## Required action 1:
Shorten the paragraph of the trading note that begins "Tim, see if you can set up" into a short bulleted list that keeps its main facts.
## Required action 2:
Extend the trading note past its final sentence, carrying on in the same voice about the trading bands.

Right. I noticed how much work it was on Wednesday, when I got whipped around and ended up 150 bucks down for the day. In hindsight, I was not giving the market its due, meaning the market was not making big moves up and down, the Dow was up 5, down 10, etc.
Under those circumstances, I would have been better off playing the short (real short) moves.
Tim, see if you can set up your screen to show these trading bands I was talking about last week. I use Townsend Analytics, and on that program, I can set up what they call "upper envelope" and "lower envelope". What it is basically is an average of 1% above the average price and 1% below the average price. On the screen, it looks like two parallel moving averages, one is usually above the actual price and one is usually below.

## The data:
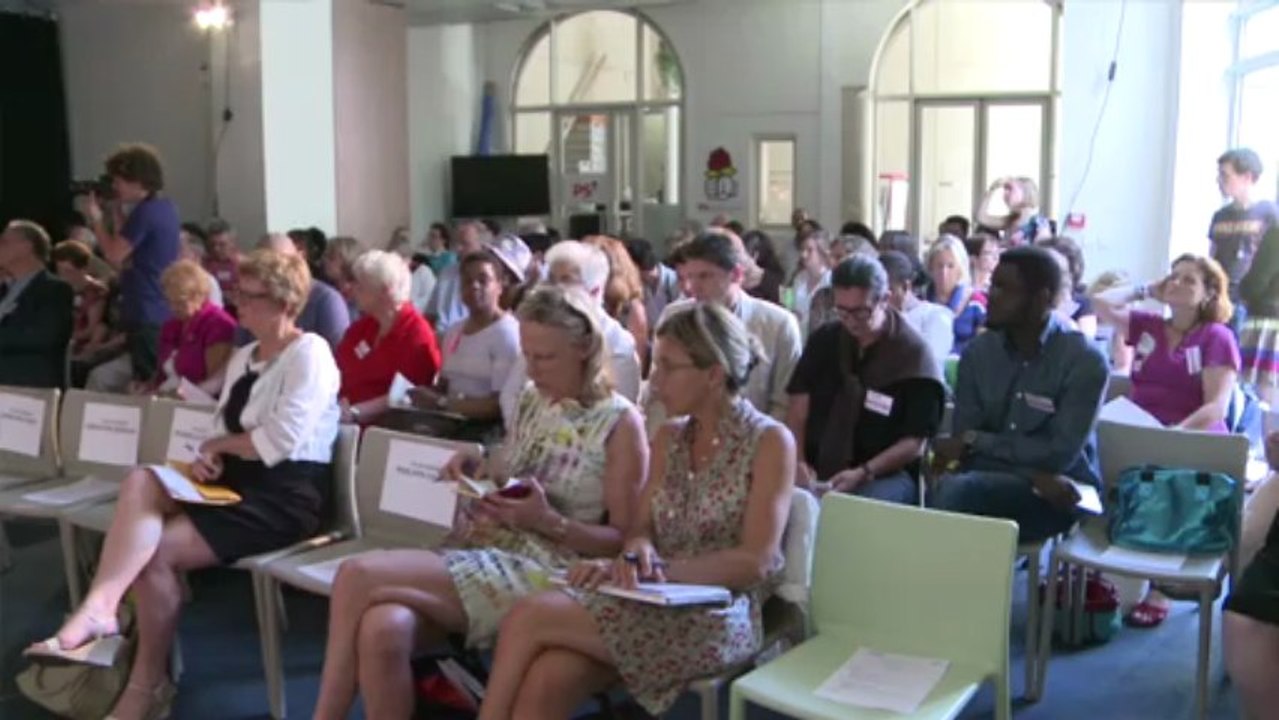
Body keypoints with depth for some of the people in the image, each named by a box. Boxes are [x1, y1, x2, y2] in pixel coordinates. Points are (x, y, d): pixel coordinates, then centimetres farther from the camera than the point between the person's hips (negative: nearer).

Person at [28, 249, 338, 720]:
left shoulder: (309, 354, -10)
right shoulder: (243, 357, 18)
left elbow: (280, 442, -18)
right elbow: (224, 427, 16)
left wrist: (218, 445, -3)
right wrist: (209, 457, -7)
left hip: (286, 493, -8)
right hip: (239, 481, 8)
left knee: (156, 550, -19)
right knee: (140, 483, -20)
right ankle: (100, 607, -30)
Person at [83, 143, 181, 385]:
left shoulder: (145, 212, -16)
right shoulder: (167, 208, 11)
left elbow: (115, 255, -12)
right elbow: (128, 248, 18)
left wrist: (96, 218, -1)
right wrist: (116, 211, 14)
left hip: (146, 315, -9)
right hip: (164, 312, 9)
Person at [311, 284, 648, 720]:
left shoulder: (621, 423, -4)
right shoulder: (532, 402, 16)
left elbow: (625, 540, -4)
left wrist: (548, 522, -18)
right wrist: (478, 472, 5)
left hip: (541, 572, -6)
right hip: (476, 553, 6)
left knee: (357, 576, -22)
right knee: (383, 630, -29)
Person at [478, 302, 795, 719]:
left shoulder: (771, 442, -5)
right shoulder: (669, 438, 14)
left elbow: (755, 561, -12)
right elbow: (643, 527, 10)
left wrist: (659, 568, -22)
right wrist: (638, 552, -14)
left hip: (718, 618, -5)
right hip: (656, 604, 5)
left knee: (529, 618, -22)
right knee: (546, 682, -26)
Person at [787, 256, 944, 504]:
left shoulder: (916, 356, -4)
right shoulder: (824, 340, 10)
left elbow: (915, 443, -7)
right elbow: (798, 408, 8)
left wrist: (863, 473, -21)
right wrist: (798, 461, -9)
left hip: (886, 474, -3)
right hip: (818, 469, 4)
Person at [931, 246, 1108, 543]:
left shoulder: (1085, 361, -9)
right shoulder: (978, 351, 3)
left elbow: (1059, 454, -15)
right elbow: (964, 438, -4)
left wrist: (974, 441, -12)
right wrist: (1034, 475, -18)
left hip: (1061, 497, -3)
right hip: (990, 480, 4)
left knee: (956, 492, -31)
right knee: (949, 488, -32)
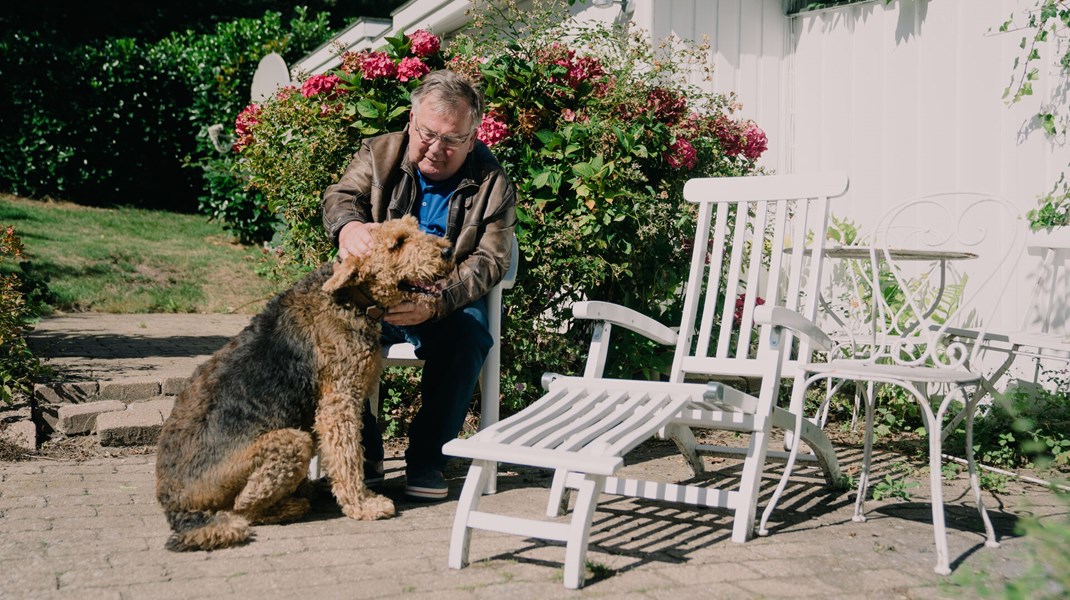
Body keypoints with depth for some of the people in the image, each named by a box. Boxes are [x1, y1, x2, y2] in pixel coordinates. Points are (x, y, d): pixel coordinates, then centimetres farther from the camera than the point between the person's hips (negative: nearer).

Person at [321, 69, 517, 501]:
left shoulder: (492, 183, -3)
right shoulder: (379, 153, 5)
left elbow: (488, 260, -12)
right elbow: (341, 196, -10)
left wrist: (436, 303, -31)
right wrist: (348, 226, -38)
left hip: (448, 306, -1)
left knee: (468, 332, -33)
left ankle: (426, 458, -18)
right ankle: (362, 453, -14)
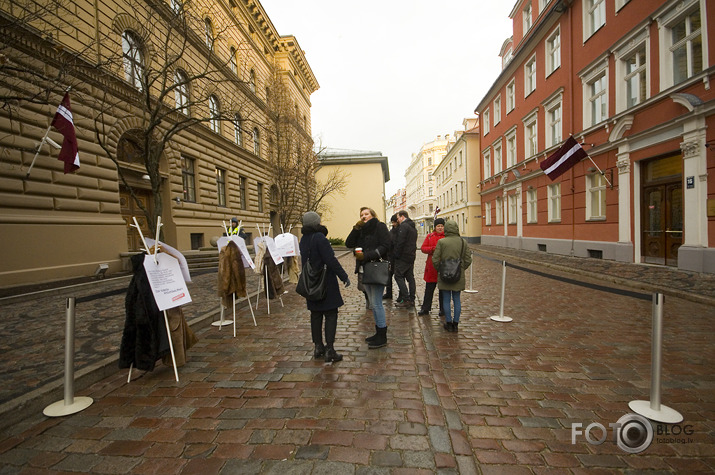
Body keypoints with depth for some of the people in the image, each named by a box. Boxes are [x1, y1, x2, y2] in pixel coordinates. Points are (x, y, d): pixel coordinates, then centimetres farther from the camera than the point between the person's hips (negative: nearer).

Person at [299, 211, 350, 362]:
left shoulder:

## Exercise response 1:
- Tim should set up his screen to show the trading bands discussed last week.
- The writer uses Townsend Analytics, which calls these an "upper envelope" and a "lower envelope."
- The bands sit 1% above and 1% below the average price.
- On screen they look like two parallel moving averages, one usually above the actual price and one usually below.

## Exercise response 2:
I noticed about a month ago that on some stocks, when the market was not really moving, I could sometimes get a good idea of entry and exit points for short moves by selling when the stock price went through the upper band, and buying when the stock went through the lower band. In many cases, the stock would go down FAST through the lower band and come back really fast. (You also have to have some kind of a grip on the overall direction of the stock, of course...) and these "bands" have to be adjusted sometimes for the stock, i.e. you have to set it up different for a stock that is 30 bucks and one that is 90 bucks. But the 1% range thing I mentioned above works for 40 dollar stocks, so you can see what I'm talking about.
You'll see what I mean if you set it up on your screen. Just look for the times when the upper or lower band was touched by the stock price. You have to have a bar chart (or candlesticks) to see it. I use a TWO MINUTE BAR, which I have found to be better (for me) than a one or a three. I don't know how this would work on a different time frame, like one minute bar, but I'll tell you that if you got into a trade this week and had it go 3/8 right and then come right back to even and then the wrong way 1/4, and then up then down etc. etc. you were not alone.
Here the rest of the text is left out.